# Kollision funktioniert nicht richtig bei zu schneller Geschwindigkeit des Spielers



## AgentP (7. Okt 2020)

Hallo, ich bin grade dabei ein kleines Jump and Run zu Programmieren. ich beschäftige mich gerade mit der Kollision zwischen der Spielfigur (noch ein Rechteck) und einem Wandblock (ebenfalls ein Rechteck) von allen Seiten. Wenn der Spieler an die jeweilige Seite der Wand kollidiert, soll er an dieser Seite gehalten werden. Also er soll nicht durch die Wand durch kommen. Das funktioniert soweit auch gut, solange die Geschwindigkeit des Spielers nicht allzu hoch ist.
Sobald die Geschwindigkeit des Spieler zu hoch wird, also der Spieler z.B immer 6 Pixel pro Update in die jeweilige Richtung gesetzt wird, funktioniert die Kollision nicht mehr.

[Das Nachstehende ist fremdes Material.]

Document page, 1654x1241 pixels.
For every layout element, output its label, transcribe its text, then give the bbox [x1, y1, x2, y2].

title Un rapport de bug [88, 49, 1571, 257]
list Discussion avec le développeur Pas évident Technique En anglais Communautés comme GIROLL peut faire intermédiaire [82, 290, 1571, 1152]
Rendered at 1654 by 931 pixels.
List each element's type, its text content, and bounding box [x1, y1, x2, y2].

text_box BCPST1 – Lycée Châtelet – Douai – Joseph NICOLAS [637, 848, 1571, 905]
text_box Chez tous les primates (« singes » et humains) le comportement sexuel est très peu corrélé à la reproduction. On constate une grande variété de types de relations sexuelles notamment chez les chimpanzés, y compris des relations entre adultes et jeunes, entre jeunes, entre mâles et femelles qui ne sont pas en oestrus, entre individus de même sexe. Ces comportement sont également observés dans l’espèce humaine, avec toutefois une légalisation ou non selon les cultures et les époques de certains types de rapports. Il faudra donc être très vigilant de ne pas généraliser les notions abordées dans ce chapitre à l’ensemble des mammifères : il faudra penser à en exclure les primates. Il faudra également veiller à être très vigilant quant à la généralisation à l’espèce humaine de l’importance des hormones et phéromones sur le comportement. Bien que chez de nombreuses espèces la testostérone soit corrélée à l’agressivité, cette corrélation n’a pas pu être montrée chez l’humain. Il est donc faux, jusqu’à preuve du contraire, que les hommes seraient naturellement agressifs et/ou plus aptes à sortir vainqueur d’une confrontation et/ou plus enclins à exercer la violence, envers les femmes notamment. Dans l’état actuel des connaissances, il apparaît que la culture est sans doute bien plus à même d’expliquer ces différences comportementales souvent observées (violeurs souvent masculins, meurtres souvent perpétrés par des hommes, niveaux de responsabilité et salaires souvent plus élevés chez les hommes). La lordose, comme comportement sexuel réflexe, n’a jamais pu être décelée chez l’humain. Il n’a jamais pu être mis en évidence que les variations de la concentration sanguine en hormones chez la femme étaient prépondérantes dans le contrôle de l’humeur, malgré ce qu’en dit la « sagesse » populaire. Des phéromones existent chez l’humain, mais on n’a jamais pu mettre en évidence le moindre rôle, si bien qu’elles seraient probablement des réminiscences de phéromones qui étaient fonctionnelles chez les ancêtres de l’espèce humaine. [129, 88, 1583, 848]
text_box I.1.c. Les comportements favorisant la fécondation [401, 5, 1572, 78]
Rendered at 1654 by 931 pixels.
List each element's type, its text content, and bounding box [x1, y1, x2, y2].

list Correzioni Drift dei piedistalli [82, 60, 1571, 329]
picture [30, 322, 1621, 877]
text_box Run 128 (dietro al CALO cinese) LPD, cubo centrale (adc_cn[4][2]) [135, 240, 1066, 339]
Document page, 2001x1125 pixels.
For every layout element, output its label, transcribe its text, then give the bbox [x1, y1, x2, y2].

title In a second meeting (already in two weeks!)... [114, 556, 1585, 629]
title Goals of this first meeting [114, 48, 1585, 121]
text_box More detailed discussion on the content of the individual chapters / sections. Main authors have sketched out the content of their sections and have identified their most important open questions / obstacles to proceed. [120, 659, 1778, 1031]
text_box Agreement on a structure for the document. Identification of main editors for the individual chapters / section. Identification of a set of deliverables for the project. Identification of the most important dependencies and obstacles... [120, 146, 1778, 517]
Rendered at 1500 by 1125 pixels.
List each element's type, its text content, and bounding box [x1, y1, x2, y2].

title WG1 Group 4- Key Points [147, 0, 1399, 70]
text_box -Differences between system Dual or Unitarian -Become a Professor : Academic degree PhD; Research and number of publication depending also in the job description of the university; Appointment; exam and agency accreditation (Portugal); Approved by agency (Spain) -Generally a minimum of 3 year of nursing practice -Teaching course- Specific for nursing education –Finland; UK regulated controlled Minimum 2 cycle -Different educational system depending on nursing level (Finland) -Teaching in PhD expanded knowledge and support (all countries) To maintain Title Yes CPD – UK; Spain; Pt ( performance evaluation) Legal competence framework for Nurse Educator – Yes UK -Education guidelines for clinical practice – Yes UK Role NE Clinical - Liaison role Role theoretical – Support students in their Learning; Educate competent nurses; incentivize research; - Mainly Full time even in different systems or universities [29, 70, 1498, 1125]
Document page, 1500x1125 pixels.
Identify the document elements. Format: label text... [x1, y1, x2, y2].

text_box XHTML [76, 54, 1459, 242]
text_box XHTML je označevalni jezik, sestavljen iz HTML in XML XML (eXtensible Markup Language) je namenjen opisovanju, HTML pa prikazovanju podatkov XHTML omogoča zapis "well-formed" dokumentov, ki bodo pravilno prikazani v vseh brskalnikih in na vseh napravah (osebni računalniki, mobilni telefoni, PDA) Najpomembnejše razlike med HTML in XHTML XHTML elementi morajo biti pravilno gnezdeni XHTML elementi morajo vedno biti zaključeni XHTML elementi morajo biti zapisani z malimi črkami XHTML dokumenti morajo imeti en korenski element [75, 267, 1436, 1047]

Die Pixel, die der Spieler dann immer in die jeweilige Richtung gesetzt wird, sind größer, als die Pixel der Rechtecke für die Kollision.  Deswegen sind dann minimal 2 Kollisionsabfragen gleichzeitig (oder leicht versetzt) true, und der Spieler wird falsch zurückgesetzt. 
Wenn ich die Rechtecke für die Kollision noch größer mache, also der grüne Bereich auf dem Bild, würden die Ecken des Spieler immer mehr kein Teil mehr der Kollision sein, was ja irgendwie auch doof ist.  Ich weiß nicht, wie ich das Problem losen soll.

die Grünen Stellen auf dem Bild die die Rechtecke,  fürs Kollidieren.
Rot ist die Spielfigur alle anderen sollen Wände darstellen.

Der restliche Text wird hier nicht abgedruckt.